Some may argue that this silent approach actually represents an act of feminism, fearing that different rules, allowances or expectations for menstruating women will only serve to reduce woman to her body, a slave to her biological processes, and thus a complicit player in institutionalised patriarchy. It is a valid point, but one that is alarmingly predicated on the belief that woman must stifle her sexual difference – and let us not forget her pain – in order to have a shot at equality. 

The irony in all of this is that many who suffer from endometriosis, regardless of whether they communicate their problems to others or not, do speak of seriously impaired working productivity. For a student, this translates as skipped classes, missed deadlines, and poorer concentration. This can have a knock-on effect on their later professional chances, impacting pay, job satisfaction and sick leave. To put it bluntly, abdominal cramps severe enough to cause vomiting and even fainting are not conducive to achievement. 

What is perhaps even more concerning is the rebuff with which many sufferers are met, should they choose to speak to their GP. Countless personal testimonies provide a tragic reflection of the reality for many people, who are frequently told that their symptoms are simply an unlucky part of ‘normal womanhood’, passed from one contraceptive pill to another, or fobbed off with painkiller prescriptions. This is not to say that the medical profession is failing people who menstruate, as doctors are ultimately operating in a scientific community which has only very recently started investing in research into the condition.

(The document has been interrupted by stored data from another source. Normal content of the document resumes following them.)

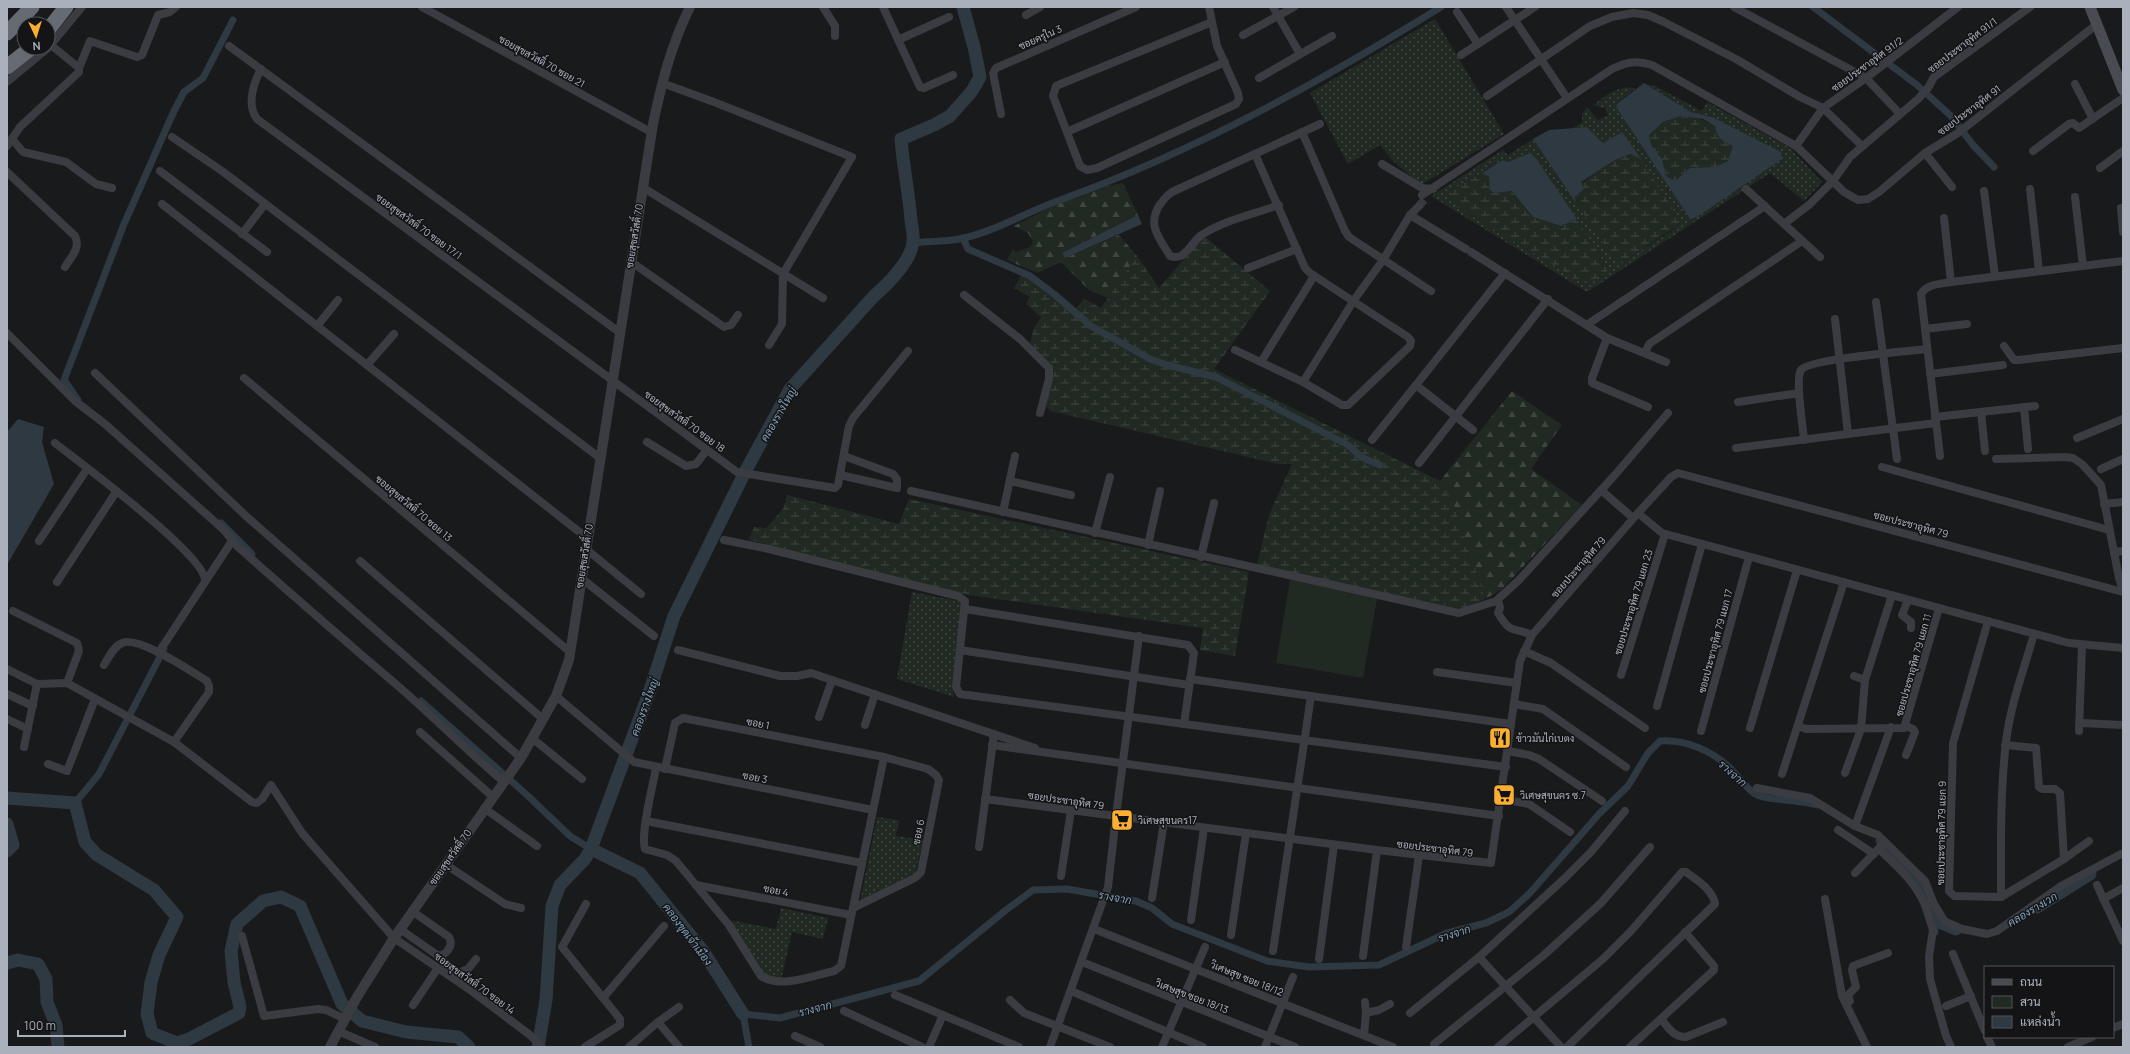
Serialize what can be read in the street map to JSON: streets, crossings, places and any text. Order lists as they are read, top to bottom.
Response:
{
  "streets": {
    "street": [
      "ซอยครุใน 3",
      "ซอยประชาอุทิศ 91/1",
      "ซอยสุขสวัสดิ์ 70 ซอย 21",
      "ซอยประชาอุทิศ 91/2",
      "ซอยประชาอุทิศ 91",
      "ซอยสุขสวัสดิ์ 70 ซอย 17/1",
      "ซอยสุขสวัสดิ์ 70",
      "ซอยสุขสวัสดิ์ 70 ซอย 18",
      "ซอยสุขสวัสดิ์ 70 ซอย 13",
      "ซอยประชาอุทิศ 79",
      "ซอยประชาอุทิศ 79 แยก 23",
      "ซอยประชาอุทิศ 79 แยก 17",
      "ซอยประชาอุทิศ 79 แยก 11",
      "ซอย 1",
      "ซอย 3",
      "ซอย 6",
      "ซอยประชาอุทิศ 79 แยก 9",
      "ซอย 4",
      "วิเศษสุข ซอย 18/12",
      "ซอยสุขสวัสดิ์ 70 ซอย 14",
      "วิเศษสุข ซอย 18/13"
    ]
  },
  "crossings": [
    ["ซอยประชาอุทิศ 91/1", "ซอยประชาอุทิศ 91"],
    ["ซอยสุขสวัสดิ์ 70 ซอย 21", "ซอยสุขสวัสดิ์ 70"],
    ["ซอยประชาอุทิศ 91/2", "ซอยประชาอุทิศ 91"],
    ["ซอยสุขสวัสดิ์ 70 ซอย 17/1", "ซอยสุขสวัสดิ์ 70"],
    ["ซอยสุขสวัสดิ์ 70 ซอย 17/1", "ซอยสุขสวัสดิ์ 70 ซอย 18"],
    ["ซอยสุขสวัสดิ์ 70", "ซอยสุขสวัสดิ์ 70 ซอย 18"],
    ["ซอยสุขสวัสดิ์ 70", "ซอยสุขสวัสดิ์ 70 ซอย 13"],
    ["ซอยสุขสวัสดิ์ 70", "ซอย 3"],
    ["ซอยสุขสวัสดิ์ 70", "ซอยสุขสวัสดิ์ 70 ซอย 14"],
    ["ซอย 1", "ซอย 3"],
    ["ซอย 1", "ซอย 6"],
    ["ซอย 6", "ซอย 4"]
  ],
  "water": [
    "คลองรางใหญ่",
    "รางจาก",
    "คลองรางเวก",
    "คลองขุดเจ้าเมือง"
  ],
  "places": {
    "restaurant": ["ข้าวมันไก่เบตง"],
    "supermarket": ["วิเศษสุขนคร ซ.7", "วิเศษสุขนคร17"]
  },
  "legend": ["ถนน", "สวน", "แหล่งน้ำ"],
  "scale_bar": "100 m",
  "north": "bottom"
}
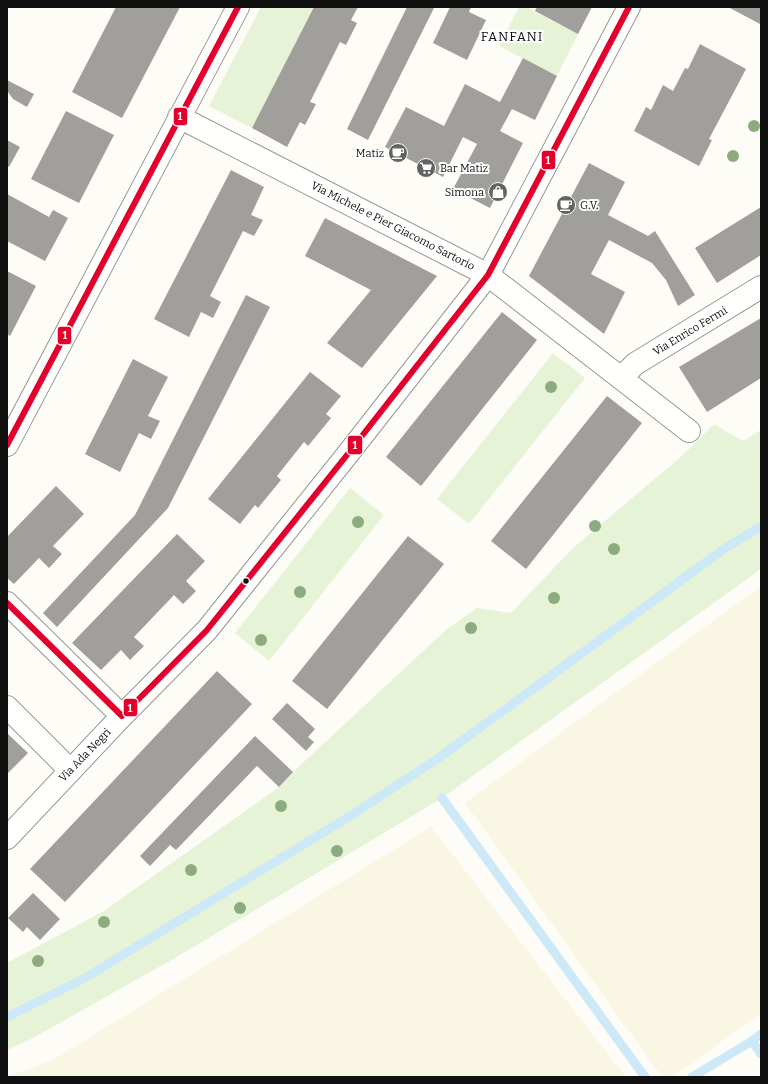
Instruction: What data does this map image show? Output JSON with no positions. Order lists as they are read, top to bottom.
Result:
{
  "streets": {
    "street": ["Via Michele e Pier Giacomo Sartorio", "Via Enrico Fermi", "Via Ada Negri"]
  },
  "crossings": [
    ["Via Michele e Pier Giacomo Sartorio", "Via Enrico Fermi"],
    ["Via Michele e Pier Giacomo Sartorio", "Via Ada Negri"]
  ],
  "districts": ["FANFANI"],
  "places": {
    "cafe": ["Matiz", "G.V."],
    "supermarket": ["Bar Matiz"],
    "shop": ["Simona"]
  },
  "lines": ["transit line 1"]
}
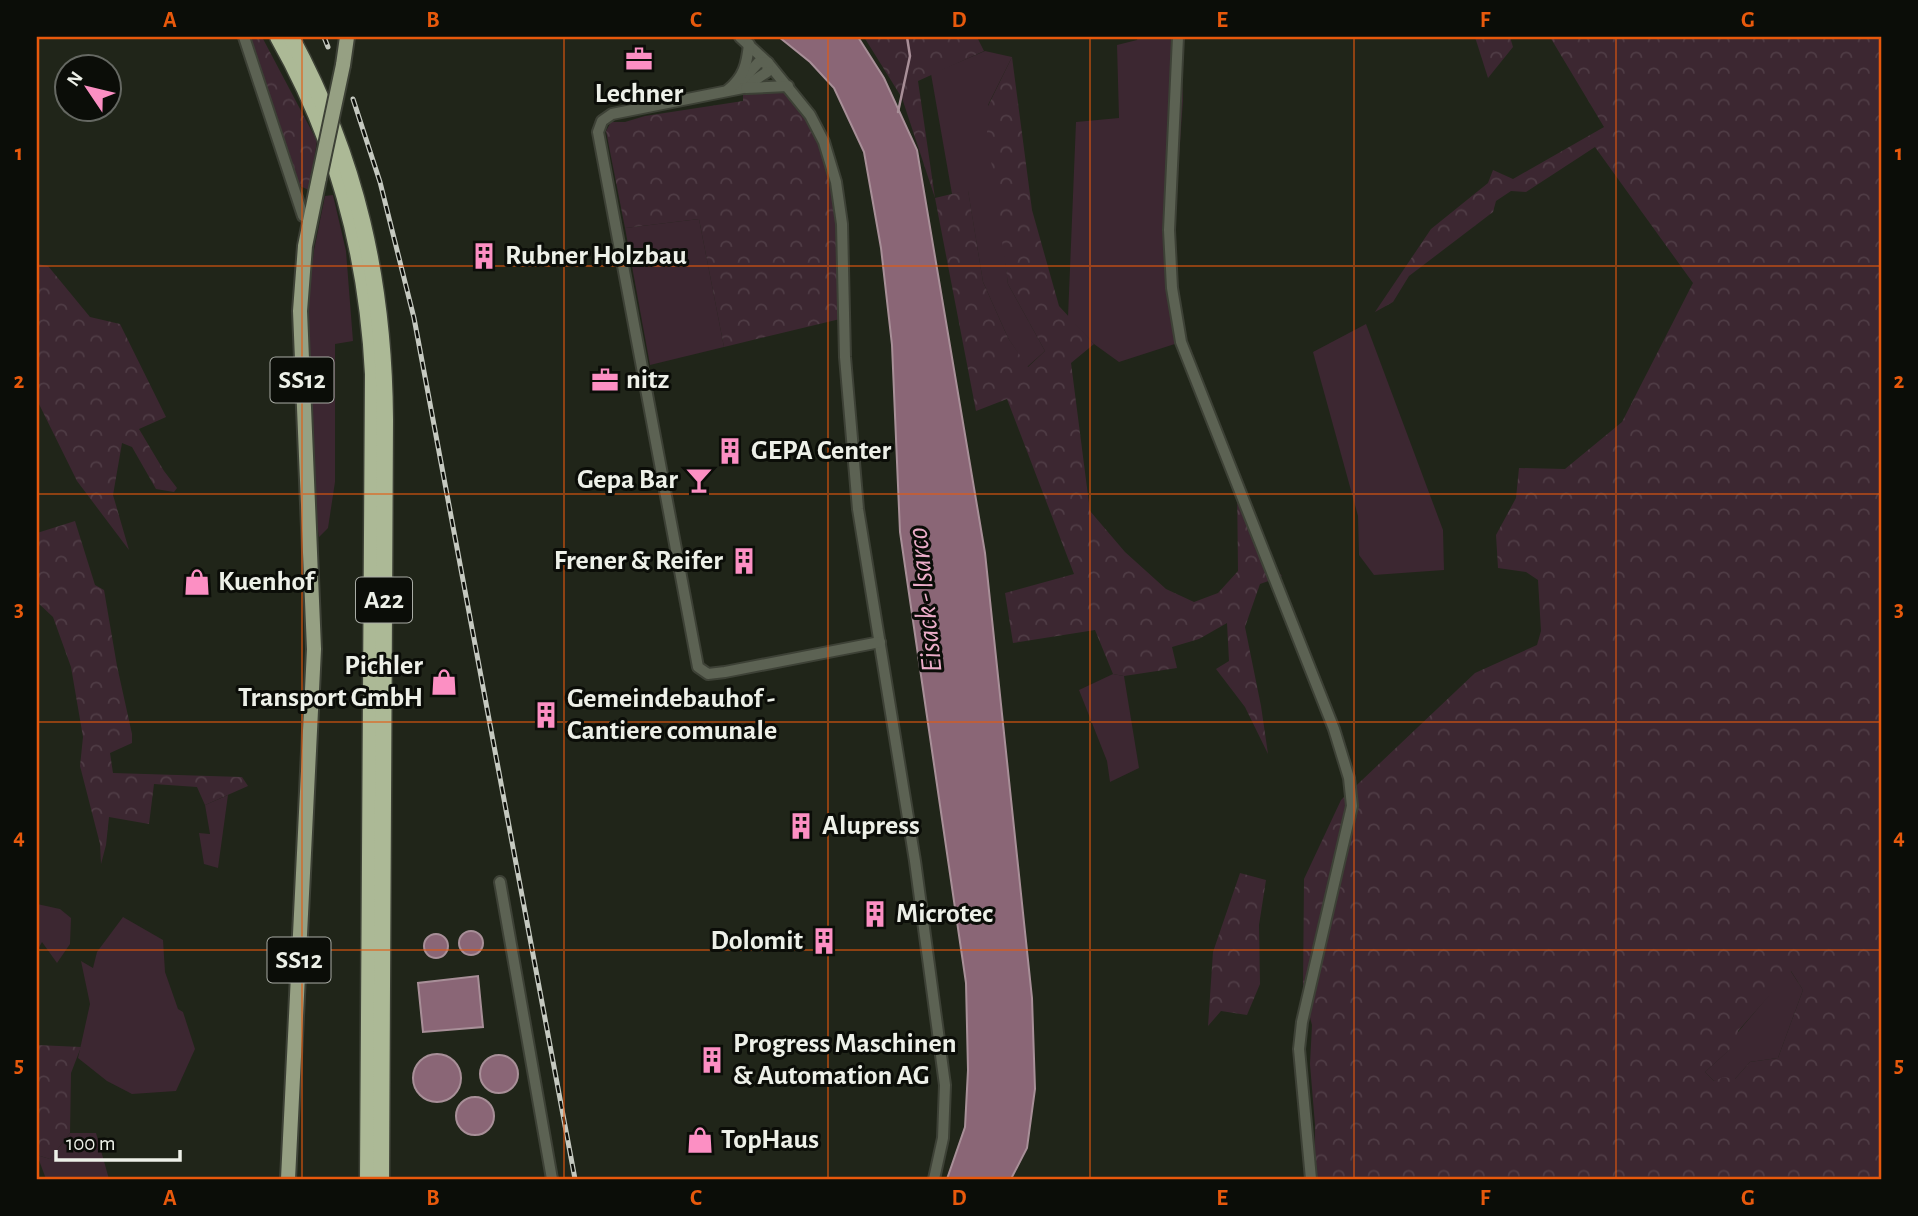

Despite accounts of endometriosis symptoms dating as far back as ancient civilisation, it was not until the 1920s that the disorder was first “identified” and labelled, and research into the link between the disease and infertility (approximately 30-40% of those diagnosed have difficulty conceiving) only really began during the 1990s. Understanding of the causes, factors, and treatments for the condition is thus only in its infancy. There is still an enormous amount of work to do before we can even start to comprehend this widespread and damaging disorder, and such a task does not just fall to the scientists – we all have a part to play in educating ourselves and others about endometriosis, by raising awareness and encouraging people who menstruate to seek help and push for diagnoses.

Endometriosis UK is already doing wonderful work towards this. The charity provides a platform of support groups, step-by-step guides for getting diagnosed, symptom trackers and personal stories, all in an effort to boost understanding of the disease and help those suffering from it, but they cannot do this alone. Their success relies on fundamental societal changes: we need to extricate menstruation from its taboos and euphemistic shroud, promote teaching about endometriosis in the national curriculum, invest in greater research, and stop dismissing pain as a feminine norm. We owe people that much, surely.